Nemours Children’s Hospital ED expedites triage process with RN as pivot person
Before the Nemours Children’s Hospital opened in Orlando last October, newly minted Emergency Department (ED) chief Todd Glass, MD, collaborated with Nemours’ nursing director Nicole Johnson on the best and most expeditious way for pediatric patients arriving in the ER to see a doctor.
“We focused on designing processes comprehensively to deliver early assessments and get care to the patient as soon as possible,” said Glass, board-certified in pediatrics and pediatric emergency medicine. Glass joined Nemours from Cincinnati Children's Hospital Medical Center (CCHMC), where he served as the medical director of the ED at CCHMC's second hospital campus, which opened under his leadership in 2008. “Before we opened Nemours, we wanted to take away obstacles that would delay a child being seen by a doctor. We asked parents what they wanted, and they said ‘to see a doctor!’”
By placing a registered pediatric nurse as the ED pivot person – the first point of contact for incoming patients and their families – Glass was able to fast-track the triage process and see patients more quickly. Since opening in October, the Nemours ER average waiting time to see a doctor or nurse practitioner is less than 10 minutes.
“A few years ago in Cincinnati, when we first put a nurse at the greeter desk, it was new, but made perfectly good sense. It only takes a minute or two for a nurse to assess a patient,” said Glass. “The pivot nurse inputs the patient’s name and birth date into the system, and then we move from there, effectively eliminating 30 minutes usually required upfront for full registration, which is done on the back end of the ER visit.”
The ED front-door assessment has already had a life-saving impact.

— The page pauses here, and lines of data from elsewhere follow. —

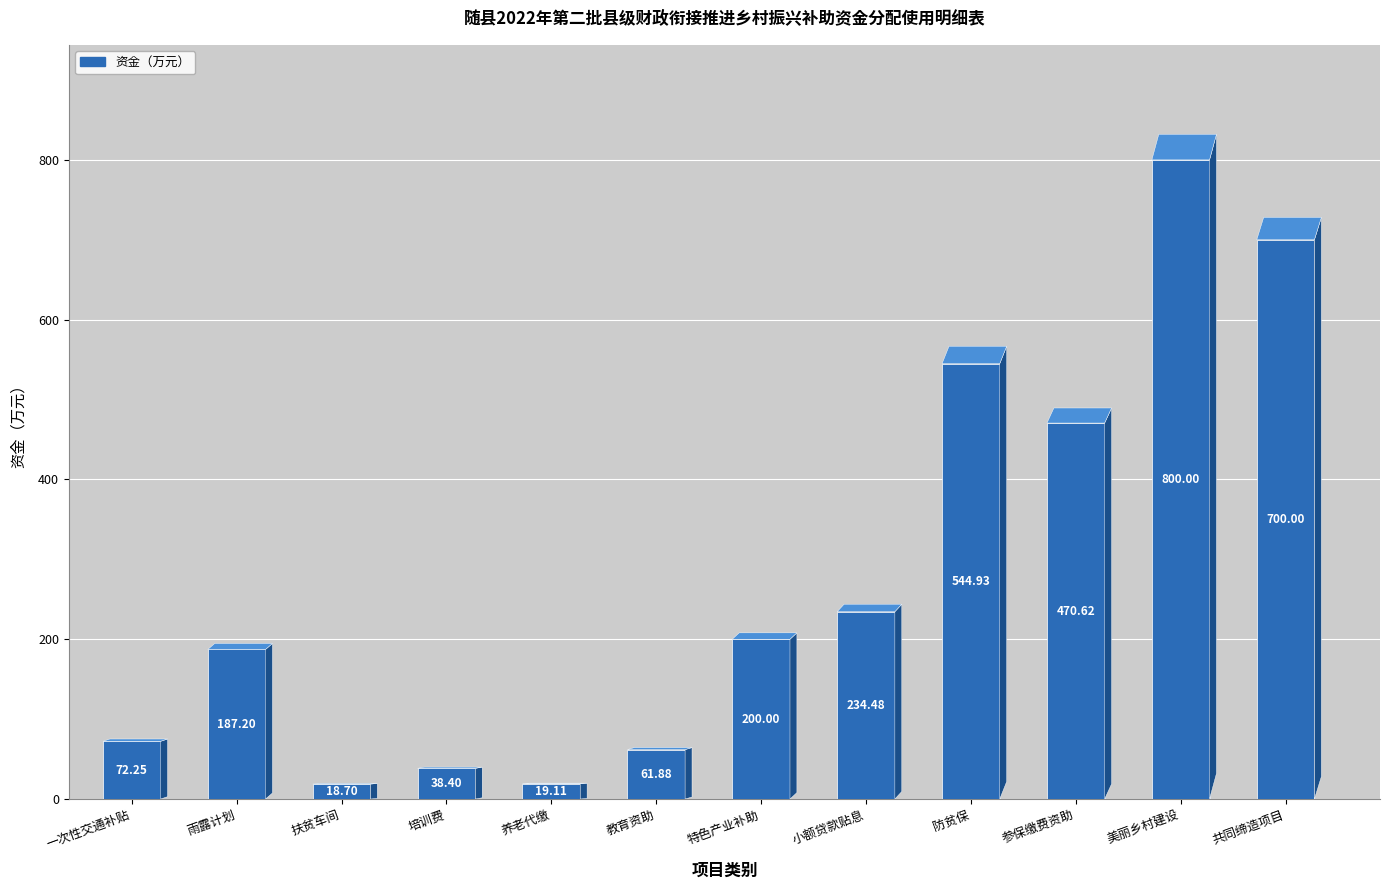

True or false: the data shows 19.1 at 养老代缴.

True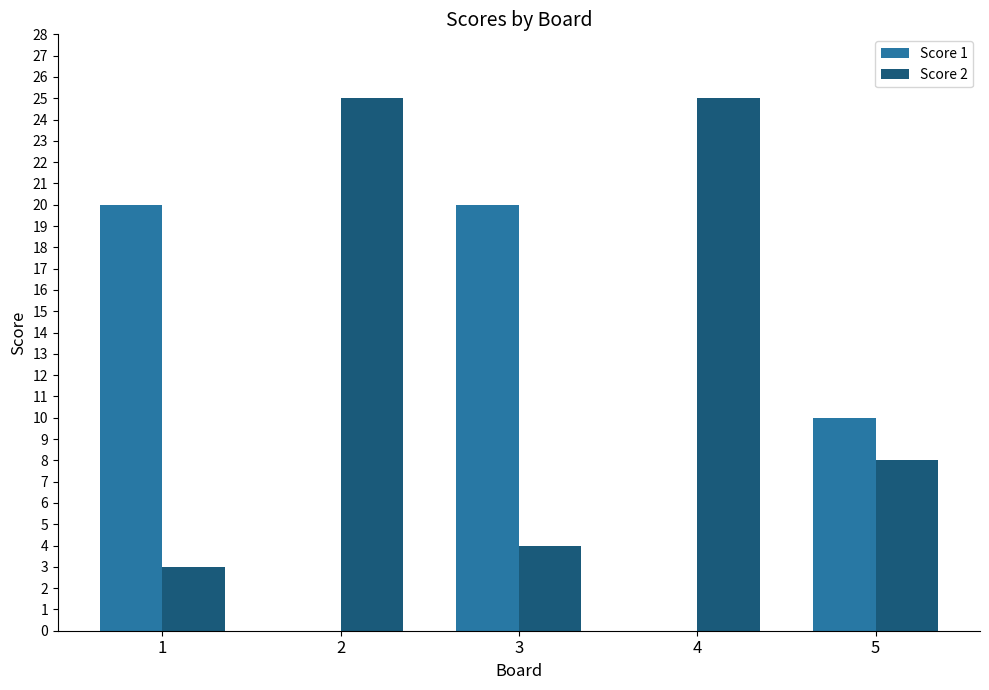

Which series has the largest total across all categories?

Score 2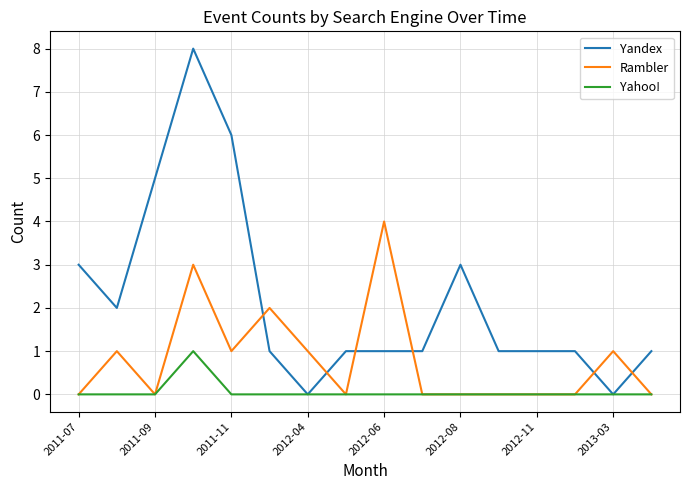

Rank the series by their maximum value, from highest to lowest.

Yandex, Rambler, Yahoo!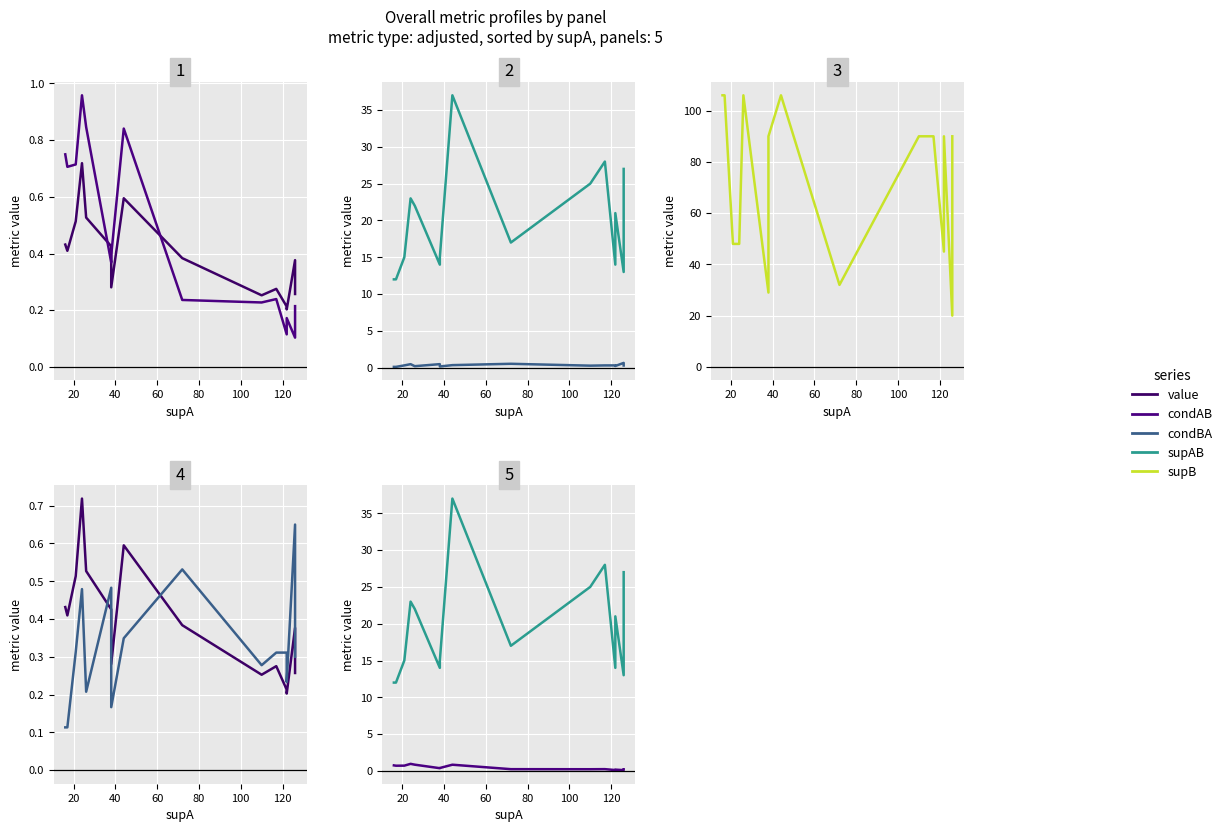

How many series are shown in this chart?

5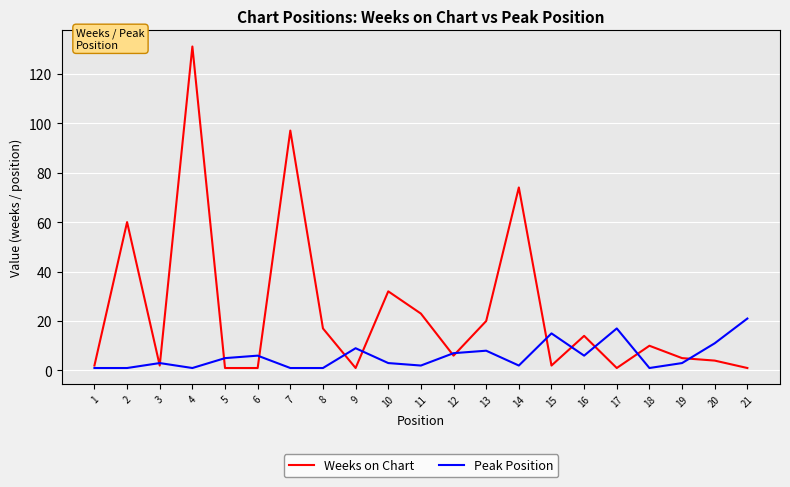

List the series in order of their overall mean, lowest first.

Peak Position, Weeks on Chart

“Several weeks ago, a pediatric patient with complex medical problems became ill at home,” said Glass. “Her mother pulled up to the ER entrance and asked for help with her child. The nurse picked up the child from the car and was aware right away the child was critically ill. She had gone into cardiac arrest. He took her immediately from the doorway to the resuscitation area, where she was successfully resuscitated. Typically, the first point of contact in an ER who answers questions – a clerical staffer or a security person – wouldn’t have been as aware of the symptoms. On his way to the resuscitation room, he told the staff to activate the code to page the teams. The child’s care was initiated within 1-2 minutes of the mother pulling up to the door. That’s one of the things that saved her life – expediency of care – in addition to receiving very good care.”
Glass has established an ER protocol that a team – the physician, nurse, and paramedics – works together for patients, whether critically ill or cases not as complex, as soon as they get in a room. Nemours’ ED has 18 private rooms where patients’ families are invited to stay during procedures.
To help the medicine go down a little easier, the ED has a Slushee machine for children.
“We don’t want a child to take medicine too fast, so this prompts them to drink slower and there’s less chance of vomiting,” said Glass. “Plus, a Slushee just tastes good.”
The ER triage process and elimination of time-consuming front-end paperwork has improved the average length of stay for patients – 80-100 minutes in the ED.
“Obviously, groups with the shortest lengths of stay are critically ill,” said Glass. “We focus on getting care started to stabilize the patient and get them transferred to the critical care unit. The other group with very short lengths of stay, an average of 45-70 minutes, includes those who have very straightforward cases. It takes longer during peak hours; that’s the nature of an ER. We’ve never had a 6-8 hour wait time. Almost everyone goes home (or is admitted to the hospital) in less than two hours.”